La integración de estos signos favorecedores dentro del mundo cristiano debió de ser sencilla. Cuenta una historia que san Bonifacio (680-754), el evangelizador de Alemania, al observar la devoción que por un árbol determinado tenían los habitantes del norte de Europa, tomó un hacha y lo cortó. Este representaba al Yggdrasil, el gran árbol del universo de la mitología nórdica, en cuya copa moraban los dioses, en el Asgard, al contrario que en sus raíces, donde se encontraba el Helheim o reino de los muertos. San Bonifacio plantó en su lugar un pino, árbol de hoja perenne dotado de los significados que ya hemos comentado, adornándolo con manzanas y velas, que representaban el pecado original y la redención de Cristo, respectivamente.
Sabemos que en pleno Medievo el 24 de diciembre era el día de Adán y Eva, y que las gentes del pueblo, o quizás un grupo de actores o clérigos, representaban la historia del Jardín del Edén que se narra en el Génesis (2, 17-23). Antes de la función, los actores recorrían la ciudad, junto con «Adán», llevando consigo un árbol adornado con manzanas, el Árbol de la Vida. El alzamiento del Árbol del Paraíso en la jornada previa a la Navidad se generalizó rápidamente. Las manzanas que colgaban recordaban el fruto que Eva ofreció a su compañero, según el relato bíblico. Llegada la noche, y tras la celebración de la Misa del Gallo, el árbol del pecado se convertía en árbol de la salvación pues, una vez había comenzado la Navidad, las ramas se iluminaban con velas. Cristo, como nuevo Adán, había inaugurado una nueva humanidad, transformando la muerte en vida y la oscuridad en luz. El árbol se remataba con la estrella de Belén, un signo más de la luz que brilló y condujo en la oscuridad a pastores y Magos hasta el portal de Belén.

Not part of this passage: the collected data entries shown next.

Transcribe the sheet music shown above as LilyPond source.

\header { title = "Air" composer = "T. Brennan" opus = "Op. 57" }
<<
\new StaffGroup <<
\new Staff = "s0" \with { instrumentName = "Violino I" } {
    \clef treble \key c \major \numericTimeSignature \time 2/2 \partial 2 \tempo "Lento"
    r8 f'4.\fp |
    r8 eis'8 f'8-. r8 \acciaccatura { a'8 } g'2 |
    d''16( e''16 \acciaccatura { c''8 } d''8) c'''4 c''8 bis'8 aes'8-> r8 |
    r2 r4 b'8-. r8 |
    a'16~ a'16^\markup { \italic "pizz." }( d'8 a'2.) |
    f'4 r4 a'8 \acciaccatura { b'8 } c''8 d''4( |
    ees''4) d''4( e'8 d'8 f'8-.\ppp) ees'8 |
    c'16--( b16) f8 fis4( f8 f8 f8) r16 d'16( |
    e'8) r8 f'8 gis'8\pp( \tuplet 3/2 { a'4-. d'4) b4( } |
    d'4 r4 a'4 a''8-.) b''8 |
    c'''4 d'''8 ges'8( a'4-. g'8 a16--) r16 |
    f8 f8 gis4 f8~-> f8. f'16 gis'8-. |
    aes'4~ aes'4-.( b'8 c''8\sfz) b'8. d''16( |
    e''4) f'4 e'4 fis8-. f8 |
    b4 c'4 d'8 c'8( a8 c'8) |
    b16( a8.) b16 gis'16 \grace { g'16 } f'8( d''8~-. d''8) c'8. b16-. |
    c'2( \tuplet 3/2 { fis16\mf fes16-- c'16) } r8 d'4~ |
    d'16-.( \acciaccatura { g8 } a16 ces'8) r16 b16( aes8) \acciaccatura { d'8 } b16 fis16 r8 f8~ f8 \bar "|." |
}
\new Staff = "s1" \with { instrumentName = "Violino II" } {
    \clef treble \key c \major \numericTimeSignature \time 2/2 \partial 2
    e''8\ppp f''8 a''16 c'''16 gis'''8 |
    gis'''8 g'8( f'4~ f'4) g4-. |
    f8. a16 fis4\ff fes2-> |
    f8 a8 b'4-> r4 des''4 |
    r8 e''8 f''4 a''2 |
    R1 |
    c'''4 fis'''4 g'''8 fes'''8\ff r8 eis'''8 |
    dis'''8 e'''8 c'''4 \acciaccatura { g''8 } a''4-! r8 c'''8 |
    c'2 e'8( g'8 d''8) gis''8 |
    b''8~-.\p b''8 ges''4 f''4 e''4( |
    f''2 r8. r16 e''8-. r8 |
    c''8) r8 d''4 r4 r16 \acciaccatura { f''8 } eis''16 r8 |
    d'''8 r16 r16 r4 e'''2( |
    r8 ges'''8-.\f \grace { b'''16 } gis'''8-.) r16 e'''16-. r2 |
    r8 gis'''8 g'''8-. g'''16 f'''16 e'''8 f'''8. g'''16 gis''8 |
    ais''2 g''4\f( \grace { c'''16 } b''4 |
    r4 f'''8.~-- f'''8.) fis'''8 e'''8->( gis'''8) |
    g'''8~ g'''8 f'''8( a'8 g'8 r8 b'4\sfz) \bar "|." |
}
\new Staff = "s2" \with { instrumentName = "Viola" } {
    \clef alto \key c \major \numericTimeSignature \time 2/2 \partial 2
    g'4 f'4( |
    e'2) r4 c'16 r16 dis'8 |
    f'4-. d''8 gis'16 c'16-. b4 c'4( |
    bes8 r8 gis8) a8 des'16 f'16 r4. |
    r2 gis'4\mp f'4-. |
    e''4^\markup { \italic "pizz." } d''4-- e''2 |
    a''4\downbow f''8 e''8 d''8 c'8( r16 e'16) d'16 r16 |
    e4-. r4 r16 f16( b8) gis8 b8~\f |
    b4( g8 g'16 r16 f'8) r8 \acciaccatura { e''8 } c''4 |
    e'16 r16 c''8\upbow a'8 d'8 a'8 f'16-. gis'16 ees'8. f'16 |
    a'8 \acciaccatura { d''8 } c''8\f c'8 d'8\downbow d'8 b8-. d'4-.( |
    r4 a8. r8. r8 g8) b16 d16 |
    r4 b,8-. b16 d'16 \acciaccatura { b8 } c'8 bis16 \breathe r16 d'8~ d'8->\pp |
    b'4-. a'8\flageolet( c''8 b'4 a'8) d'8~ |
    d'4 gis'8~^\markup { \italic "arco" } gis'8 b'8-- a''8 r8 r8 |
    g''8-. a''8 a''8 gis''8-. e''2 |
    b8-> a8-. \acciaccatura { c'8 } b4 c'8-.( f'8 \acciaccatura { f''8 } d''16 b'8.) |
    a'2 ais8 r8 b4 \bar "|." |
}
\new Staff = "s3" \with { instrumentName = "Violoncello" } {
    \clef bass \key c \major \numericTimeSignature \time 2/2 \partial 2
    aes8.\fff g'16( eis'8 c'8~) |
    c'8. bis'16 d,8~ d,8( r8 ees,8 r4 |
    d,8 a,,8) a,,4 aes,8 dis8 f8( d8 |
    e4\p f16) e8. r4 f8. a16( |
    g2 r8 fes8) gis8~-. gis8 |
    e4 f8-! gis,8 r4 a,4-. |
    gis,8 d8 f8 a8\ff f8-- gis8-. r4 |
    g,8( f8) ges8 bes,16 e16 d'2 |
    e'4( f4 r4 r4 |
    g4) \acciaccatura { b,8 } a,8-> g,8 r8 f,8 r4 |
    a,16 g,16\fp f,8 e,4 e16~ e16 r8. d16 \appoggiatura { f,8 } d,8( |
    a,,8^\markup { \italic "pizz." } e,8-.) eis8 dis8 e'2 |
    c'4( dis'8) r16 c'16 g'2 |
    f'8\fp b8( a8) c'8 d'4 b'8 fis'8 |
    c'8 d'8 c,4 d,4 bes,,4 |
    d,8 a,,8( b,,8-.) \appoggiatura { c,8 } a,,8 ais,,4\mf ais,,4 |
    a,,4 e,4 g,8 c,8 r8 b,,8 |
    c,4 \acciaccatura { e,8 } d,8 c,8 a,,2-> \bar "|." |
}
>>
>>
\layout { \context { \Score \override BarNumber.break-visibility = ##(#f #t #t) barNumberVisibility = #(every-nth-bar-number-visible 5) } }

A mediados del siglo VIII se cortó en Alemania el primer abeto al que se denominó «Árbol del niño Jesús» como un elemento más de las celebraciones navideñas. De él se colgaban dulces y manzanas principalmente, siendo la primera noticia escrita del «Árbol de Navidad» del año 1184, en Alsacia. Algunos otros estudiosos dicen que, plenamente definido, con sus frutas y luces de adorno, apareció en esta misma región europea en el siglo XIV y se difundió paulatinamente por Alemania. Las bolas de colores y la colocación del belén a sus pies llegarán siglos después.
Tradicionalmente la estrella que se coloca en los abetos de Navidad, y en los belenes, se representa como un cometa, esto es, como astro con cabeza y cola y no como una sencilla luminaria con cierto número de puntas. El fenómeno celeste constatado que tuvo lugar entre los años 8 y 4 a. C., y que pudo dar lugar a la famosa estrella de Belén, se cree que fue una supernova o una conjunción planetaria pero no un cometa. El que desde la Edad Media se representase de este modo se debió a la acción del gran pintor italiano Giotto di Bondone (1267-1337), que observó el paso del cometa Halley en el año 1301 y lo representó como la estrella de Belén en su obra la Adoración de los Magos de la capilla de la Arena de Padua, realizada entre 1305 y 1306. El poderoso influjo de este autor sobre los pintores posteriores hizo el resto del trabajo.